Arsal businessman Hakam al-Fleiti, 25, told Al-Mashareq his relationship with Saleh Mohammed, a 23-year-old Syrian refugee, is reflective of the improved ties between the two communities.
"We lived through years of fear and were reluctant to speak to refugee youth for fear they were terrorists," al-Fleiti said.
Today, he added, "the armed militant presence is no more" and the motorbikes that used to strike fear in the town are gone.
"Things have returned to normal and those who remain are civilians with whom we live in peace that we hope will be lasting," he said.
"In the past, I used to be afraid of being in the town’s squares for fear of being mistaken for a terrorist, and many avoided me," Mohammed told Al-Mashareq. "Today, however, I have friends in Arsal and they are helping me find work."
"The situation for the refugees is better now that ISIS and al-Nusra Front (ANF) have left town," said Syrian refugee Khalid Raad, principal of the Bunat al-Mustaqbal (Builders of the Future) school in Arsal's al-Mualimin refugee camp.
The absence of armed militants in Arsal and its camps has "made it safer for us as Syrians, and for Arsal residents", he told Al-Mashareq.
An estimated 60,000 refugees remain in the Arsal area today, distributed among 110 camps, he said, with a few living in rented residences.
"The camps are now under control, and the director of each camp has compiled lists of the full names of all camp residents, so there are no more fake or assumed names," Raad said.
"We are free of the presence of ISIS and ANF among us, and all those who remain want to live in peace," he said, adding that the remaining refugees "want to live with respect for the army, official institutions and Lebanese laws".
According to Raad, requests have been submitted to the Lebanese Directorate of General Security to resolve the status of Syrian youth, in order to make their presence legal and regulated, so that they can work outside the town.
Those who remain in Arsal are civilians who look forward to receiving assistance from international organisations, which had not been able to access Arsal due to the presence of armed groups, he added.
Welcoming refugees as guests
Syrian refugees who remain in Arsal are "civilians whom we have welcomed and still do", Arsal deputy mayor Rima Karnabi told Diyaruna.
"After Operation Fajr al-Juroud (Al-Juroud Dawn), Arsal was happy to see the terrorists leave in several batches," she told Al-Mashareq.
Fears and security concerns began to subside as soon as they left and the residents reclaimed their town, she said.
Karnabi described current relations between town residents and refugees as "very normal", noting that when the extremists left the area, "both the residents and refugees breathed a sigh of relief".

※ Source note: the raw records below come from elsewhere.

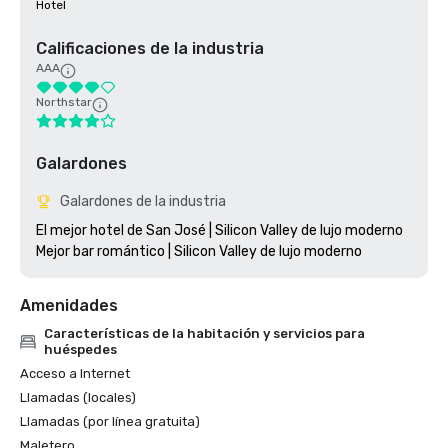
Hotel
Calificaciones de la industria
AAA
Northstar
Galardones
Galardones de la industria
El mejor hotel de San José | Silicon Valley de lujo moderno

Amenidades
Características de la habitación y servicios para
huéspedes
Acceso a Internet
Llamadas (locales)
Llamadas (por línea gratuita)
Maletero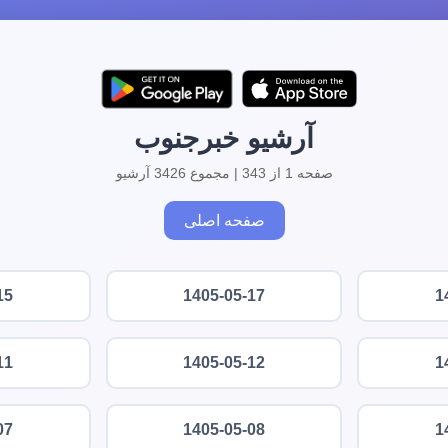
آرشیو خبرجنوب
صفحه 1 از 343 | مجموع 3426 آرشیو
صفحه اصلی
15
1405-05-17
1
11
1405-05-12
1
07
1405-05-08
1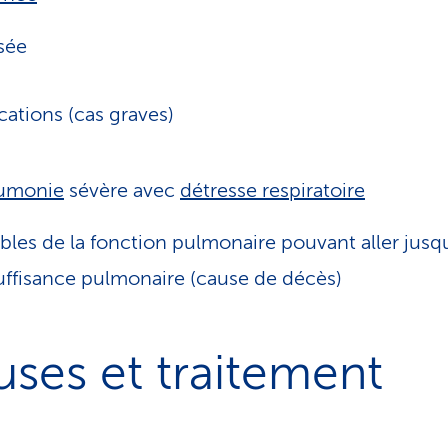
sée
ations (cas graves)
umonie
sévère avec
détresse respiratoire
bles de la fonction pulmonaire pouvant aller jusq
suffisance pulmonaire (cause de décès)
ses et traitement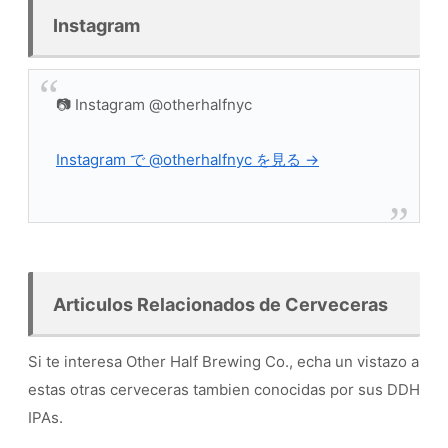
Instagram
📷 Instagram @otherhalfnyc
Instagram で @otherhalfnyc を見る →
Articulos Relacionados de Cerveceras
Si te interesa Other Half Brewing Co., echa un vistazo a
estas otras cerveceras tambien conocidas por sus DDH
IPAs.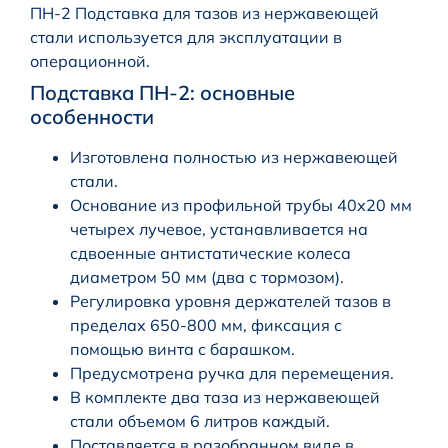
ПН-2 Подставка для тазов из нержавеющей
стали используется для эксплуатации в
операционной.
Подставка ПН-2: основные
особенности
Изготовлена полностью из нержавеющей
стали.
Основание из профильной трубы 40х20 мм
четырех лучевое, устанавливается на
сдвоенные антистатические колеса
диаметром 50 мм (два с тормозом).
Регулировка уровня держателей тазов в
пределах 650-800 мм, фиксация с
помощью винта с барашком.
Предусмотрена ручка для перемещения.
В комплекте два таза из нержавеющей
стали объемом 6 литров каждый.
Поставляется в разобранном виде в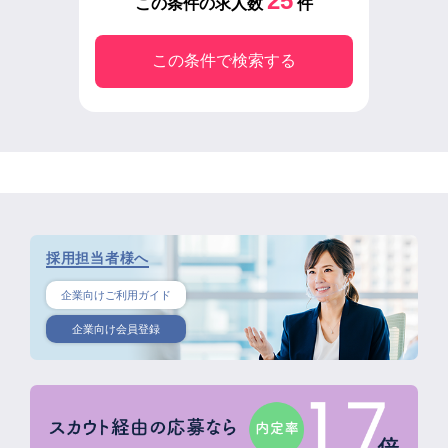
25
この条件の求人数
件
この条件で検索する
採用担当者様へ
企業向けご利用ガイド
企業向け会員登録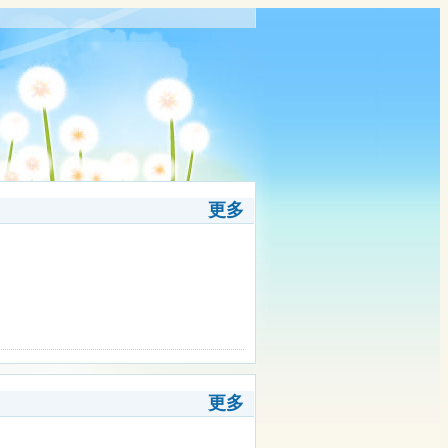
更多
更多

When the Lebanese army enters Arsal and begins conducting patrols "the municipality will conduct a census to ascertain the number of remaining refugees", she said.
This will take place in order to re-organise their presence in the town and surrounding areas, and possibly find places where they can reside until they return to Syria, she said.
Karnabi noted that the refugees "are still distributed among 110 camps, and the only refugees who left were ISIS and ANF followers".